PROBLEM DESCRIPTION » Could you print, exactly as they stand, the lines from the one holding "趵 | 趵 | bo1" to the end of the data below, and nothing more?

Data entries
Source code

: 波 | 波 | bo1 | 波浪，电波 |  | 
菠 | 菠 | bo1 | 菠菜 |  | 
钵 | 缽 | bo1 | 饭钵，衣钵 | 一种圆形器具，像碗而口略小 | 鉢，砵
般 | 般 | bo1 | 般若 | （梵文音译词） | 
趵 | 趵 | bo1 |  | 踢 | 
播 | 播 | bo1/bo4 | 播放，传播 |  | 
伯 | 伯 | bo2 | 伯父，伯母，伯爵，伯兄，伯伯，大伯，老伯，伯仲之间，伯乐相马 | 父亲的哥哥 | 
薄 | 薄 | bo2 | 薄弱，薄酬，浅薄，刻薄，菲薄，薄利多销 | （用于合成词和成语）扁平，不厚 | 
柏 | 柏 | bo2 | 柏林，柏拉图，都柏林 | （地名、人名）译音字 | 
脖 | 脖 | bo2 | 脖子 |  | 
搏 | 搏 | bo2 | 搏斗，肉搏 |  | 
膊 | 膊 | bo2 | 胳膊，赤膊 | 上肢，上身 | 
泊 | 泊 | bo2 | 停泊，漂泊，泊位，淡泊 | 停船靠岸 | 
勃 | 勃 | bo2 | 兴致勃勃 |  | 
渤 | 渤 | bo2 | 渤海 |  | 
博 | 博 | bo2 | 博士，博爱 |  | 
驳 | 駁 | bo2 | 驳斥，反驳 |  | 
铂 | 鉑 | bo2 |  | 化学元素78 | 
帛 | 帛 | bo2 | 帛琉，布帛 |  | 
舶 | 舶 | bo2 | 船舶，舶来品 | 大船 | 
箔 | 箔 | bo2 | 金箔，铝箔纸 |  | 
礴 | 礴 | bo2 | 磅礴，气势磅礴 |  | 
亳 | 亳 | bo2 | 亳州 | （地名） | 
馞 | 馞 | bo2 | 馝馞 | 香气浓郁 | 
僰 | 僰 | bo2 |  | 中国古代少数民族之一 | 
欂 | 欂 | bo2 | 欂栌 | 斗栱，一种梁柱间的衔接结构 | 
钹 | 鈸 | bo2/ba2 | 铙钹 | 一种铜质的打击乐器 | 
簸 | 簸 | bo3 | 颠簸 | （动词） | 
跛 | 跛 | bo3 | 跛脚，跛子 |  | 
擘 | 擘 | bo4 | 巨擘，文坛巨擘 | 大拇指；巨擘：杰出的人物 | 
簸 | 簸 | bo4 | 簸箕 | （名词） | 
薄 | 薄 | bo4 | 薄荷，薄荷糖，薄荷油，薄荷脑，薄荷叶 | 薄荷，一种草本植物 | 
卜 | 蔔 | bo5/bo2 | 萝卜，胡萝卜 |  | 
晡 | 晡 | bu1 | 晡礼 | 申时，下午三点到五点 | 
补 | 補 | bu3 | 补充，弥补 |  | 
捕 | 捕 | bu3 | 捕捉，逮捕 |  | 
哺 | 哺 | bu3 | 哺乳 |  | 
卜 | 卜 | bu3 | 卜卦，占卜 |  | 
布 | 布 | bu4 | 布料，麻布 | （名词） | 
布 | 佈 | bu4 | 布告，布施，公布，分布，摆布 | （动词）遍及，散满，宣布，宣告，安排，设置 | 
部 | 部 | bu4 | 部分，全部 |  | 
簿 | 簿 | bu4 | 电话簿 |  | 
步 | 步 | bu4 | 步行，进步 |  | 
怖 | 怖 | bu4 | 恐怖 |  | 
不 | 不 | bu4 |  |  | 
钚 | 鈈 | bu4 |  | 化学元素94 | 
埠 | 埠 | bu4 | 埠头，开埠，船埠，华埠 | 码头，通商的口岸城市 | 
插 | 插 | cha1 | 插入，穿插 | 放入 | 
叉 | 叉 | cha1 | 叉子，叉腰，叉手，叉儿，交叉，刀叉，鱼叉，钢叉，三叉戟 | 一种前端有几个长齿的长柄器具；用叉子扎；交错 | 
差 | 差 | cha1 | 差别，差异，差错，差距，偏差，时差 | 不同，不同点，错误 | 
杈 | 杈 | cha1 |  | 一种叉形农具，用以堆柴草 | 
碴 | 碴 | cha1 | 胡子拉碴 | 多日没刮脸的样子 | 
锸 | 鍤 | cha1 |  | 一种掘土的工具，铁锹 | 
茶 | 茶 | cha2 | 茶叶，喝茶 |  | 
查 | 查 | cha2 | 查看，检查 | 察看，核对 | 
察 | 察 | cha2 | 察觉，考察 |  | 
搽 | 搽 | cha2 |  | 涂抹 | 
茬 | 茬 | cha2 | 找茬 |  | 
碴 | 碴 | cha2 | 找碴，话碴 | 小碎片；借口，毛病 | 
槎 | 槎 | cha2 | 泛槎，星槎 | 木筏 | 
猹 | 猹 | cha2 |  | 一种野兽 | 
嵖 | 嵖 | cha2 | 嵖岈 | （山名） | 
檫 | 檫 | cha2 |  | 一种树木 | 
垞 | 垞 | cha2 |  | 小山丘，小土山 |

WRITTEN SOLUTION »
趵 | 趵 | bo1 |  | 踢 | 
播 | 播 | bo1/bo4 | 播放，传播 |  | 
伯 | 伯 | bo2 | 伯父，伯母，伯爵，伯兄，伯伯，大伯，老伯，伯仲之间，伯乐相马 | 父亲的哥哥 | 
薄 | 薄 | bo2 | 薄弱，薄酬，浅薄，刻薄，菲薄，薄利多销 | （用于合成词和成语）扁平，不厚 | 
柏 | 柏 | bo2 | 柏林，柏拉图，都柏林 | （地名、人名）译音字 | 
脖 | 脖 | bo2 | 脖子 |  | 
搏 | 搏 | bo2 | 搏斗，肉搏 |  | 
膊 | 膊 | bo2 | 胳膊，赤膊 | 上肢，上身 | 
泊 | 泊 | bo2 | 停泊，漂泊，泊位，淡泊 | 停船靠岸 | 
勃 | 勃 | bo2 | 兴致勃勃 |  | 
渤 | 渤 | bo2 | 渤海 |  | 
博 | 博 | bo2 | 博士，博爱 |  | 
驳 | 駁 | bo2 | 驳斥，反驳 |  | 
铂 | 鉑 | bo2 |  | 化学元素78 | 
帛 | 帛 | bo2 | 帛琉，布帛 |  | 
舶 | 舶 | bo2 | 船舶，舶来品 | 大船 | 
箔 | 箔 | bo2 | 金箔，铝箔纸 |  | 
礴 | 礴 | bo2 | 磅礴，气势磅礴 |  | 
亳 | 亳 | bo2 | 亳州 | （地名） | 
馞 | 馞 | bo2 | 馝馞 | 香气浓郁 | 
僰 | 僰 | bo2 |  | 中国古代少数民族之一 | 
欂 | 欂 | bo2 | 欂栌 | 斗栱，一种梁柱间的衔接结构 | 
钹 | 鈸 | bo2/ba2 | 铙钹 | 一种铜质的打击乐器 | 
簸 | 簸 | bo3 | 颠簸 | （动词） | 
跛 | 跛 | bo3 | 跛脚，跛子 |  | 
擘 | 擘 | bo4 | 巨擘，文坛巨擘 | 大拇指；巨擘：杰出的人物 | 
簸 | 簸 | bo4 | 簸箕 | （名词） | 
薄 | 薄 | bo4 | 薄荷，薄荷糖，薄荷油，薄荷脑，薄荷叶 | 薄荷，一种草本植物 | 
卜 | 蔔 | bo5/bo2 | 萝卜，胡萝卜 |  | 
晡 | 晡 | bu1 | 晡礼 | 申时，下午三点到五点 | 
补 | 補 | bu3 | 补充，弥补 |  | 
捕 | 捕 | bu3 | 捕捉，逮捕 |  | 
哺 | 哺 | bu3 | 哺乳 |  | 
卜 | 卜 | bu3 | 卜卦，占卜 |  | 
布 | 布 | bu4 | 布料，麻布 | （名词） | 
布 | 佈 | bu4 | 布告，布施，公布，分布，摆布 | （动词）遍及，散满，宣布，宣告，安排，设置 | 
部 | 部 | bu4 | 部分，全部 |  | 
簿 | 簿 | bu4 | 电话簿 |  | 
步 | 步 | bu4 | 步行，进步 |  | 
怖 | 怖 | bu4 | 恐怖 |  | 
不 | 不 | bu4 |  |  | 
钚 | 鈈 | bu4 |  | 化学元素94 | 
埠 | 埠 | bu4 | 埠头，开埠，船埠，华埠 | 码头，通商的口岸城市 | 
插 | 插 | cha1 | 插入，穿插 | 放入 | 
叉 | 叉 | cha1 | 叉子，叉腰，叉手，叉儿，交叉，刀叉，鱼叉，钢叉，三叉戟 | 一种前端有几个长齿的长柄器具；用叉子扎；交错 | 
差 | 差 | cha1 | 差别，差异，差错，差距，偏差，时差 | 不同，不同点，错误 | 
杈 | 杈 | cha1 |  | 一种叉形农具，用以堆柴草 | 
碴 | 碴 | cha1 | 胡子拉碴 | 多日没刮脸的样子 | 
锸 | 鍤 | cha1 |  | 一种掘土的工具，铁锹 | 
茶 | 茶 | cha2 | 茶叶，喝茶 |  | 
查 | 查 | cha2 | 查看，检查 | 察看，核对 | 
察 | 察 | cha2 | 察觉，考察 |  | 
搽 | 搽 | cha2 |  | 涂抹 | 
茬 | 茬 | cha2 | 找茬 |  | 
碴 | 碴 | cha2 | 找碴，话碴 | 小碎片；借口，毛病 | 
槎 | 槎 | cha2 | 泛槎，星槎 | 木筏 | 
猹 | 猹 | cha2 |  | 一种野兽 | 
嵖 | 嵖 | cha2 | 嵖岈 | （山名） | 
檫 | 檫 | cha2 |  | 一种树木 | 
垞 | 垞 | cha2 |  | 小山丘，小土山 |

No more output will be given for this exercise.